___ THE RECORDS ___

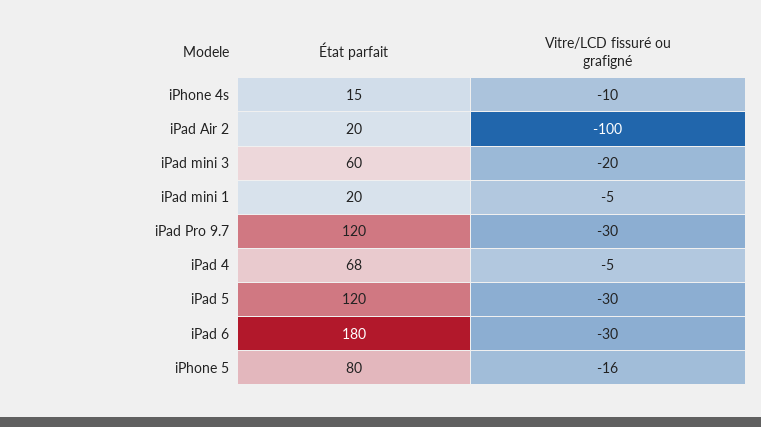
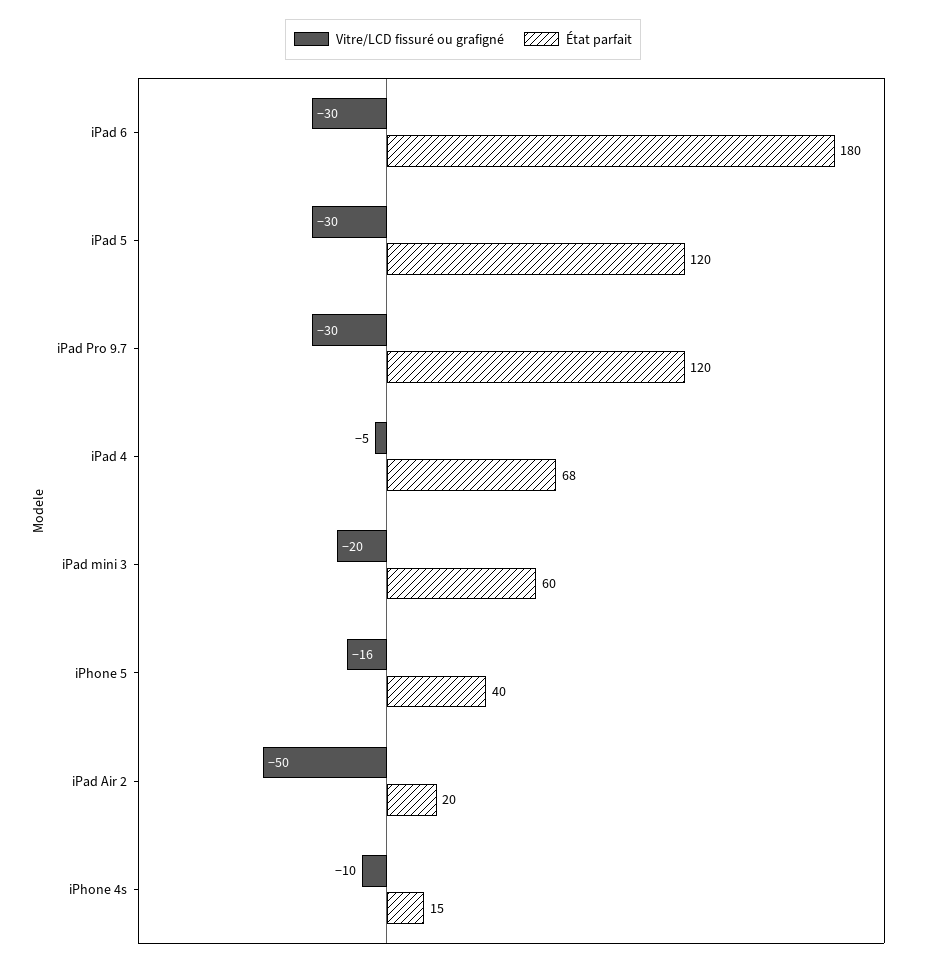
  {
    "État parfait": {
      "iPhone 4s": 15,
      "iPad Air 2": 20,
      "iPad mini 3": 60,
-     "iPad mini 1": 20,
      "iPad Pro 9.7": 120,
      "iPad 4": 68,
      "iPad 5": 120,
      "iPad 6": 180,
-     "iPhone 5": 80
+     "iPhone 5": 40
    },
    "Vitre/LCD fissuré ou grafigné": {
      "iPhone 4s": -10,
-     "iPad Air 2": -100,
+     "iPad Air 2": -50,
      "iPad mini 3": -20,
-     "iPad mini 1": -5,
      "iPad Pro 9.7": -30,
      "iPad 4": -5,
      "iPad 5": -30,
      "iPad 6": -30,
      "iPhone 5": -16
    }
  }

___
___ THE RECORDS ___

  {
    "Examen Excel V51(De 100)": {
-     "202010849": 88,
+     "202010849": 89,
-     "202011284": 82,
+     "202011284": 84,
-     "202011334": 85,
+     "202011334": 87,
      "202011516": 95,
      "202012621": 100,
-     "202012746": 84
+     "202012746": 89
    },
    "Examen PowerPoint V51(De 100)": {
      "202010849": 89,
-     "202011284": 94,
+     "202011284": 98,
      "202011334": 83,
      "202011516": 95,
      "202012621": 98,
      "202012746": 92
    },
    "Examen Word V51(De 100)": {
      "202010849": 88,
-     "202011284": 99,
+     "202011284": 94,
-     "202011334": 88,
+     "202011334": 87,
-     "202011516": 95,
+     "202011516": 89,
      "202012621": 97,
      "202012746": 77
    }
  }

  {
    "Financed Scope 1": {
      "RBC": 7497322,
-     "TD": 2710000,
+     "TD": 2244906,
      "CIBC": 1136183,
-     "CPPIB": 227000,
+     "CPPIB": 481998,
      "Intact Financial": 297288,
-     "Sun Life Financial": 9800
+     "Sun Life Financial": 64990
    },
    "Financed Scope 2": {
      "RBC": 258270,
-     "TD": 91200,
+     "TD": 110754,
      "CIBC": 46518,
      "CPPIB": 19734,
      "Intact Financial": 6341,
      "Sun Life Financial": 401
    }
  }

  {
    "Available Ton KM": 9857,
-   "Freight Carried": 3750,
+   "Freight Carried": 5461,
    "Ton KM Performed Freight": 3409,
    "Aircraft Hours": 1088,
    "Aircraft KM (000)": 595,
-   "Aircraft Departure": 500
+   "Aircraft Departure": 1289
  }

___
___ THE RECORDS ___

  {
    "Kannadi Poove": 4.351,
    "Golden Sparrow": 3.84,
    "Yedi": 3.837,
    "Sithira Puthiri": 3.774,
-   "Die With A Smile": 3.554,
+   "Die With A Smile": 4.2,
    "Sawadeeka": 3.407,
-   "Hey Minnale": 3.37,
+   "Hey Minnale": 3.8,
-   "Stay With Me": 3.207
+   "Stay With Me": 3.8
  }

___

Report how many lines in the listing above hold the string "Examen", giving the number and no other words.

RESPONSE TO THIS TASK: 3